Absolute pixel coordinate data
□ □ □ □ □

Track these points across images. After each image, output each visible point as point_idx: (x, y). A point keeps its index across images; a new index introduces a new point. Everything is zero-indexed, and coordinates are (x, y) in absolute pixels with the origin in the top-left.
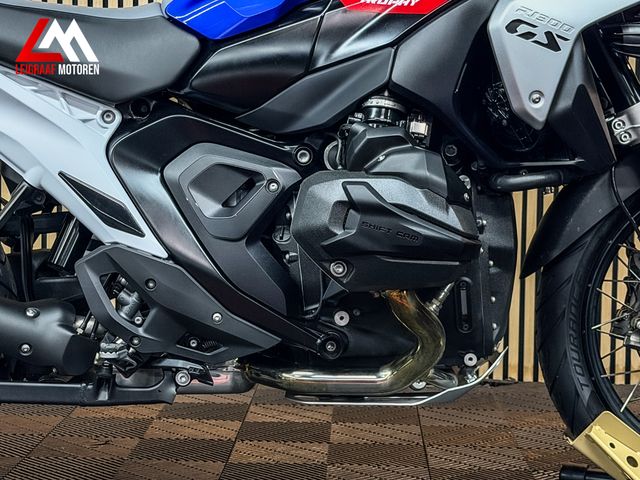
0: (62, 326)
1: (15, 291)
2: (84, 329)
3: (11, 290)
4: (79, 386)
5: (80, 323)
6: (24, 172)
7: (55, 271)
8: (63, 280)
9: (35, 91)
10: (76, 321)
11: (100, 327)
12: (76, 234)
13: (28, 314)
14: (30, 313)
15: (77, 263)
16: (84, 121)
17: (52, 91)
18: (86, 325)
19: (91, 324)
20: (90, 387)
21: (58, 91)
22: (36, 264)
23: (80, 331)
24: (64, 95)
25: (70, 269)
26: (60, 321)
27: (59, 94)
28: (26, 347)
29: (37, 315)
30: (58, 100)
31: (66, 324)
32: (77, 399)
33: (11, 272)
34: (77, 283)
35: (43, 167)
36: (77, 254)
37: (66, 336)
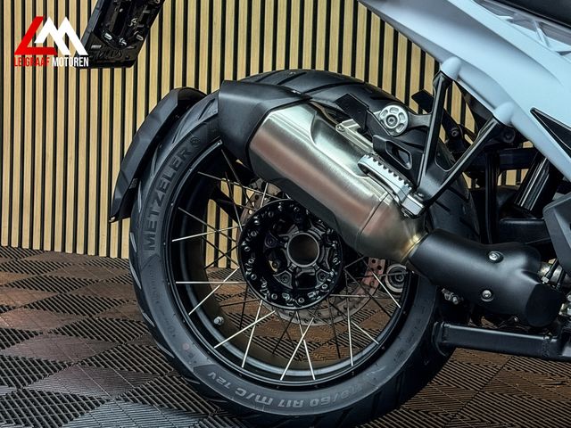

□ □ □ □ □

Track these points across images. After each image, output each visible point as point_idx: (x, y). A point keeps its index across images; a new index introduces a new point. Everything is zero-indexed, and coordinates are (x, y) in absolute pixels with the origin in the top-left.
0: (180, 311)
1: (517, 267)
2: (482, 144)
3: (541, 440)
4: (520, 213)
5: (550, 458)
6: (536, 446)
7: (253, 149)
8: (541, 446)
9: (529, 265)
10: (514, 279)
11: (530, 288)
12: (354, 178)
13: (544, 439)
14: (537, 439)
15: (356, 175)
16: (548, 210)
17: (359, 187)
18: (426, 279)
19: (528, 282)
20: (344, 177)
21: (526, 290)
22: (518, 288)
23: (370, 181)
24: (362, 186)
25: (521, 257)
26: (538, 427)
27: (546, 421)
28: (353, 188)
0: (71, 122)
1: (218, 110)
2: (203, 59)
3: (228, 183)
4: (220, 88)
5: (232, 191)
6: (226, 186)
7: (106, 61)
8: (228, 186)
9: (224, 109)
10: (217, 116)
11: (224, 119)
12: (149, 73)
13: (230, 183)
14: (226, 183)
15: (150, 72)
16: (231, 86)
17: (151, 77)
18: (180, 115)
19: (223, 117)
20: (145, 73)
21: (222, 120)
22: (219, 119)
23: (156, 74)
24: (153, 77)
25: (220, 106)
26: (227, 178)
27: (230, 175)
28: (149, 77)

□ □ □ □ □

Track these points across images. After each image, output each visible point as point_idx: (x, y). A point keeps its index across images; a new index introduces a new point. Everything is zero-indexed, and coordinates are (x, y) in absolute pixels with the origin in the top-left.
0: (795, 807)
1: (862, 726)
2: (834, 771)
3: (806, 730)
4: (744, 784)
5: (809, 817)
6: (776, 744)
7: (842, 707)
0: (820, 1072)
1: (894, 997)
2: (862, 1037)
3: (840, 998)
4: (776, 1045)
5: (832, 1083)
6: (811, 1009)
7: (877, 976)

□ □ □ □ □

## Task to complete
Look above for the line with "4: (520, 213)" and the line with "27: (546, 421)". Retype those two lines and every line between them exactly, adding nothing.

## Written response
4: (520, 213)
5: (550, 458)
6: (536, 446)
7: (253, 149)
8: (541, 446)
9: (529, 265)
10: (514, 279)
11: (530, 288)
12: (354, 178)
13: (544, 439)
14: (537, 439)
15: (356, 175)
16: (548, 210)
17: (359, 187)
18: (426, 279)
19: (528, 282)
20: (344, 177)
21: (526, 290)
22: (518, 288)
23: (370, 181)
24: (362, 186)
25: (521, 257)
26: (538, 427)
27: (546, 421)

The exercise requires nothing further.